When it comes time to create your campaign players use a set of questions to help them flesh out their version of the Ironlands known as “Your Truths”. There are eleven truths that aid in shaping the Ironlands: The Old World, Iron, Legacies, Communities, Leaders, Defense, Mysticism, Religion, Firstborn, Beast, and Horrors. Each has three choices which define that truth. Players are welcome to create their own. After the players finish answering the eleven truths they then conceptualize their starting settlement. They may choose anywhere on the map to start and describe their homes. With their characters created and their world, players are ready to move to their beginning scenes and start adventuring.
As characters explore the Ironlands they will come in contact with NPCs and monstrous foes. Ironsworn has ready-to-use NPCs and adversaries at the players’ disposal. They range from simple Ironlanders to unspeakable horrors. There are twenty-nine in all to choose from. Ironsworn provides a guide for players to create their own.
After I read through the rules and printed out the pages needed to play I began my adventure through the Ironlands. I chose to start on the chain islands to the south with the idea my journey would bring me to the mainland. At first, I found the gameplay slow as I was constantly flipping back to the quick reference sheet and the rulebook as one would do when first learning a new system. But after a while, things picked up. Since I was playing alone I created a Google Doc to journal my adventure as suggested in the rulebook. As my story progressed, it felt more like I was composing a writing composition than playing a game, which technical I was. My story evolved with the aid of the rules and dice. What kept me feeling like I was playing a game was the moving of the paper clips along with updating the character sheet as I gained or lost commodities. It brought a tactile element and made the character sheet come alive.
I have to say I’m really impressed with Ironsworn. The game mechanics are simple and quick to learn. The PDF is easily read on a computer or tablet screen without the need to enlarge or move the page. Hyperlinks are throughout the book as well as page numbers next to keywords in the copy for super quick references. The author went to great pains to make navigation in the physical book and pdf as easy as possible. The book’s layout is clean and functional. The flow and organization of each section work well. The art is impressive and inspiring. Ironsworn breaks from traditional RPG art and uses photography; models dressed in Viking-like attire in a related region. Surprisingly the images are stock photography. As a graphic designer, I’m impressed. I’ve always found it difficult to get what I wanted out of stock imagery. The images work seamlessly into the theme of Ironsworn.
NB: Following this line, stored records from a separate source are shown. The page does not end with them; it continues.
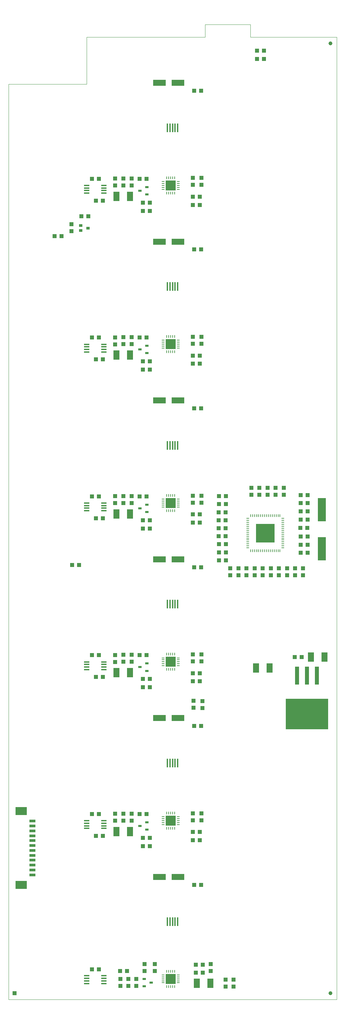
<source format=gbr>
%FSLAX33Y33*%
%MOMM*%
G04 EasyPC Gerber Version 16.0.6 Build 3249 *
%ADD94R,0.28000X0.80000*%
%ADD104R,0.40000X2.20000*%
%ADD15R,1.00000X1.10000*%
%ADD101R,1.10000X4.60000*%
%ADD71R,1.65000X2.40000*%
%ADD20R,2.10000X6.00000*%
%ADD93R,1.00000X1.00000*%
%ADD97R,2.60000X2.60000*%
%ADD96R,4.70000X4.70000*%
%ADD73C,0.12000*%
%ADD10C,1.00000*%
%ADD95R,0.80000X0.28000*%
%ADD108R,1.45000X0.45000*%
%ADD98R,0.90000X0.60000*%
%ADD100R,0.90000X0.70000*%
%ADD109R,1.60000X0.70000*%
%ADD14R,1.10000X1.00000*%
%ADD99R,3.20000X1.60000*%
%ADD110R,3.00000X2.10000*%
%ADD102R,10.80000X7.90000*%
X0Y0D02*
D02*
D10*
X99750Y36400D03*
Y279200D03*
D02*
D14*
X29161Y229900D03*
X30939D03*
X33661Y145850D03*
X35439D03*
X36011Y235000D03*
X37789D03*
X38761Y42500D03*
X38761Y82200D03*
Y122800D03*
Y163400D03*
Y204000D03*
Y244600D03*
X39761Y76600D03*
Y117200D03*
Y157800D03*
Y198400D03*
Y239000D03*
X40539Y42500D03*
X40539Y82200D03*
Y122800D03*
Y163400D03*
Y204000D03*
Y244600D03*
X41539Y76600D03*
Y117200D03*
Y157800D03*
Y198400D03*
Y239000D03*
X45961Y42050D03*
X47739D03*
X50911Y82200D03*
Y122800D03*
Y163400D03*
Y204000D03*
Y244600D03*
X51761Y74000D03*
Y76100D03*
Y114600D03*
Y116700D03*
Y155200D03*
Y157300D03*
Y195800D03*
Y197900D03*
Y236400D03*
Y238500D03*
X52689Y82200D03*
Y122800D03*
Y163400D03*
Y204000D03*
Y244600D03*
X53539Y74000D03*
Y76100D03*
Y114600D03*
Y116700D03*
Y155200D03*
Y157300D03*
Y195800D03*
Y197900D03*
Y236400D03*
Y238500D03*
X64561Y75500D03*
Y77600D03*
Y116100D03*
Y118200D03*
Y156700D03*
Y158800D03*
Y197300D03*
Y199400D03*
Y237900D03*
Y240000D03*
X64861Y64100D03*
Y104700D03*
Y145300D03*
Y185900D03*
Y226500D03*
Y267100D03*
X65311Y41650D03*
Y43700D03*
X66339Y75500D03*
Y77600D03*
Y116100D03*
Y118200D03*
Y156700D03*
Y158800D03*
Y197300D03*
Y199400D03*
Y237900D03*
Y240000D03*
X66639Y64100D03*
Y104700D03*
Y145300D03*
Y185900D03*
Y226500D03*
Y267100D03*
X67089Y41650D03*
Y43700D03*
X71161Y153200D03*
Y155250D03*
Y157300D03*
Y159350D03*
X71211Y147050D03*
Y149100D03*
Y151150D03*
Y161400D03*
Y163450D03*
X72939Y153200D03*
Y155250D03*
Y157300D03*
Y159350D03*
X72989Y147050D03*
Y149100D03*
Y151150D03*
Y161400D03*
Y163450D03*
X80961Y275200D03*
Y277300D03*
X82739Y275200D03*
Y277300D03*
X90661Y122300D03*
X92061Y155350D03*
X92111Y157450D03*
Y159550D03*
Y161650D03*
Y163700D03*
X92161Y148950D03*
Y151050D03*
Y153150D03*
X92439Y122300D03*
X93839Y155350D03*
X93889Y157450D03*
Y159550D03*
Y161650D03*
Y163700D03*
X93939Y148950D03*
Y151050D03*
Y153150D03*
D02*
D15*
X33500Y231211D03*
Y232989D03*
X44650Y80461D03*
Y82239D03*
Y121061D03*
Y122839D03*
Y161661D03*
Y163439D03*
Y202261D03*
Y204039D03*
Y242861D03*
Y244639D03*
X46000Y38211D03*
Y39989D03*
X46750Y80511D03*
Y82289D03*
Y121111D03*
Y122889D03*
Y161711D03*
Y163489D03*
Y202311D03*
Y204089D03*
Y242911D03*
Y244689D03*
X48050Y38211D03*
Y39989D03*
X48850Y80511D03*
Y82289D03*
Y121111D03*
Y122889D03*
Y161711D03*
Y163489D03*
Y202311D03*
Y204089D03*
Y242911D03*
Y244689D03*
X50100Y38211D03*
Y39989D03*
X52150Y42061D03*
Y43839D03*
X54850Y42061D03*
Y43839D03*
X64550Y80611D03*
Y82389D03*
Y121211D03*
Y122989D03*
Y161811D03*
Y163589D03*
Y202411D03*
Y204189D03*
Y243011D03*
Y244789D03*
X64750Y109361D03*
Y111139D03*
X66750Y80611D03*
Y82389D03*
Y121211D03*
Y122989D03*
Y161811D03*
Y163589D03*
Y202411D03*
Y204189D03*
Y243011D03*
Y244789D03*
X67000Y109311D03*
Y111089D03*
X69100Y42011D03*
Y43789D03*
X72950Y38111D03*
Y39889D03*
X74150Y143211D03*
Y144989D03*
X75000Y38111D03*
Y39889D03*
X76250Y143211D03*
Y144989D03*
X78300Y143211D03*
Y144989D03*
X79500Y163811D03*
Y165589D03*
X80400Y143211D03*
Y144989D03*
X81600Y163811D03*
Y165589D03*
X82450Y143211D03*
Y144989D03*
X83650Y163811D03*
Y165589D03*
X84550Y143261D03*
Y145039D03*
X85750Y163811D03*
Y165589D03*
X86600Y143261D03*
Y145039D03*
X87850Y163811D03*
Y165589D03*
X88650Y143261D03*
Y145039D03*
X90700Y143261D03*
Y145039D03*
X92750Y143261D03*
Y145039D03*
D02*
D71*
X45024Y77700D03*
Y118300D03*
Y158900D03*
Y199500D03*
Y240100D03*
X48475Y77700D03*
Y118300D03*
Y158900D03*
Y199500D03*
Y240100D03*
X65575Y38950D03*
X69027D03*
X80723Y119500D03*
X84175D03*
X94775Y122350D03*
X98227D03*
D02*
D20*
X97600Y150000D03*
Y160000D03*
D02*
D73*
X17350Y34800D02*
Y268800D01*
X37350*
Y280800*
X67650*
Y284050*
X79250*
Y280800*
X101350*
Y34800*
X17350*
D02*
D93*
X18950Y36400D03*
D02*
D94*
X57850Y38100D03*
Y42000D03*
X57850Y78550D03*
Y82450D03*
Y119150D03*
Y123050D03*
Y159750D03*
Y163650D03*
Y200350D03*
Y204250D03*
Y240950D03*
Y244850D03*
X58350Y38100D03*
Y42000D03*
X58350Y78550D03*
Y82450D03*
Y119150D03*
Y123050D03*
Y159750D03*
Y163650D03*
Y200350D03*
Y204250D03*
Y240950D03*
Y244850D03*
X58850Y38100D03*
Y42000D03*
X58850Y78550D03*
Y82450D03*
Y119150D03*
Y123050D03*
Y159750D03*
Y163650D03*
Y200350D03*
Y204250D03*
Y240950D03*
Y244850D03*
X59350Y38100D03*
Y42000D03*
X59350Y78550D03*
Y82450D03*
Y119150D03*
Y123050D03*
Y159750D03*
Y163650D03*
Y200350D03*
Y204250D03*
Y240950D03*
Y244850D03*
X59850Y38100D03*
Y42000D03*
X59850Y78550D03*
Y82450D03*
Y119150D03*
Y123050D03*
Y159750D03*
Y163650D03*
Y200350D03*
Y204250D03*
Y240950D03*
Y244850D03*
X79350Y149500D03*
Y158500D03*
X79850Y149500D03*
Y158500D03*
X80350Y149500D03*
Y158500D03*
X80850Y149500D03*
Y158500D03*
X81350Y149500D03*
Y158500D03*
X81850Y149500D03*
Y158500D03*
X82350Y149500D03*
Y158500D03*
X82850Y149500D03*
Y158500D03*
X83350Y149500D03*
Y158500D03*
X83850Y149500D03*
Y158500D03*
X84350Y149500D03*
Y158500D03*
X84850Y149500D03*
Y158500D03*
X85350Y149500D03*
Y158500D03*
X85850Y149500D03*
Y158500D03*
X86350Y149500D03*
Y158500D03*
X86850Y149500D03*
Y158500D03*
D02*
D95*
X56900Y39050D03*
Y39550D03*
Y40050D03*
Y40550D03*
Y41050D03*
X56900Y79500D03*
Y80000D03*
Y80500D03*
Y81000D03*
Y81500D03*
Y120100D03*
Y120600D03*
Y121100D03*
Y121600D03*
Y122100D03*
Y160700D03*
Y161200D03*
Y161700D03*
Y162200D03*
Y162700D03*
Y201300D03*
Y201800D03*
Y202300D03*
Y202800D03*
Y203300D03*
Y241900D03*
Y242400D03*
Y242900D03*
Y243400D03*
Y243900D03*
X60800Y39050D03*
Y39550D03*
Y40050D03*
Y40550D03*
Y41050D03*
X60800Y79500D03*
Y80000D03*
Y80500D03*
Y81000D03*
Y81500D03*
Y120100D03*
Y120600D03*
Y121100D03*
Y121600D03*
Y122100D03*
Y160700D03*
Y161200D03*
Y161700D03*
Y162200D03*
Y162700D03*
Y201300D03*
Y201800D03*
Y202300D03*
Y202800D03*
Y203300D03*
Y241900D03*
Y242400D03*
Y242900D03*
Y243400D03*
Y243900D03*
X78600Y150250D03*
Y150750D03*
Y151250D03*
Y151750D03*
Y152250D03*
Y152750D03*
Y153250D03*
Y153750D03*
Y154250D03*
Y154750D03*
Y155250D03*
Y155750D03*
Y156250D03*
Y156750D03*
Y157250D03*
Y157750D03*
X87600Y150250D03*
Y150750D03*
Y151250D03*
Y151750D03*
Y152250D03*
Y152750D03*
Y153250D03*
Y153750D03*
Y154250D03*
Y154750D03*
Y155250D03*
Y155750D03*
Y156250D03*
Y156750D03*
Y157250D03*
Y157750D03*
D02*
D96*
X83100Y154000D03*
D02*
D97*
X58850Y40050D03*
X58850Y80500D03*
Y121100D03*
Y161700D03*
Y202300D03*
Y242900D03*
D02*
D98*
X51000Y79150D03*
Y119750D03*
Y160350D03*
Y200950D03*
Y241550D03*
X52100Y38150D03*
Y40050D03*
X52800Y78200D03*
Y80100D03*
Y118800D03*
Y120700D03*
Y159400D03*
Y161300D03*
Y200000D03*
Y201900D03*
Y240600D03*
Y242500D03*
X53900Y39100D03*
D02*
D99*
X56000Y66100D03*
Y106700D03*
Y147300D03*
Y187900D03*
Y228500D03*
Y269100D03*
X60700Y66100D03*
Y106700D03*
Y147300D03*
Y187900D03*
Y228500D03*
Y269100D03*
D02*
D100*
X35850Y231350D03*
Y232650D03*
X37750Y232000D03*
D02*
D101*
X91210Y117575D03*
X93750D03*
X96290D03*
D02*
D102*
X93775Y107725D03*
D02*
D104*
X58050Y54625D03*
Y95225D03*
Y135825D03*
Y176425D03*
Y217025D03*
Y257625D03*
X58700Y54625D03*
Y95225D03*
Y135825D03*
Y176425D03*
Y217025D03*
Y257625D03*
X59350Y54625D03*
Y95225D03*
Y135825D03*
Y176425D03*
Y217025D03*
Y257625D03*
X60000Y54625D03*
Y95225D03*
Y135825D03*
Y176425D03*
Y217025D03*
Y257625D03*
X60650Y54625D03*
Y95225D03*
Y135825D03*
Y176425D03*
Y217025D03*
Y257625D03*
D02*
D108*
X37350Y38875D03*
Y39525D03*
Y40175D03*
Y40825D03*
X37350Y78525D03*
Y79175D03*
Y79825D03*
Y80475D03*
Y119125D03*
Y119775D03*
Y120425D03*
Y121075D03*
Y159725D03*
Y160375D03*
Y161025D03*
Y161675D03*
Y200325D03*
Y200975D03*
Y201625D03*
Y202275D03*
Y240925D03*
Y241575D03*
Y242225D03*
Y242875D03*
X41750Y38875D03*
Y39525D03*
Y40175D03*
Y40825D03*
X41750Y78525D03*
Y79175D03*
Y79825D03*
Y80475D03*
Y119125D03*
Y119775D03*
Y120425D03*
Y121075D03*
Y159725D03*
Y160375D03*
Y161025D03*
Y161675D03*
Y200325D03*
Y200975D03*
Y201625D03*
Y202275D03*
Y240925D03*
Y241575D03*
Y242225D03*
Y242875D03*
D02*
D109*
X23500Y66625D03*
Y67875D03*
Y69125D03*
Y70375D03*
Y71625D03*
Y72875D03*
Y74125D03*
Y75375D03*
Y76625D03*
Y77875D03*
Y79125D03*
Y80375D03*
D02*
D110*
X20600Y64075D03*
Y82925D03*
X0Y0D02*
M02*

</source>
Overall I’m really ashamed I let Ironsworn sit idle on my computer for so long. It’s a fabulous game and worth more than its free price tag. As the world’s inhabitants slowly emerge from their isolation I’m glad to have had the time to get to know Ironsworn. I’ll be visiting the Ironlands from time to time as my schedule allows it. It’s an easy game to get sucked into and hold your attention. Ironsworn is not a choose-your-own-adventure, its a create-your-own-adventure.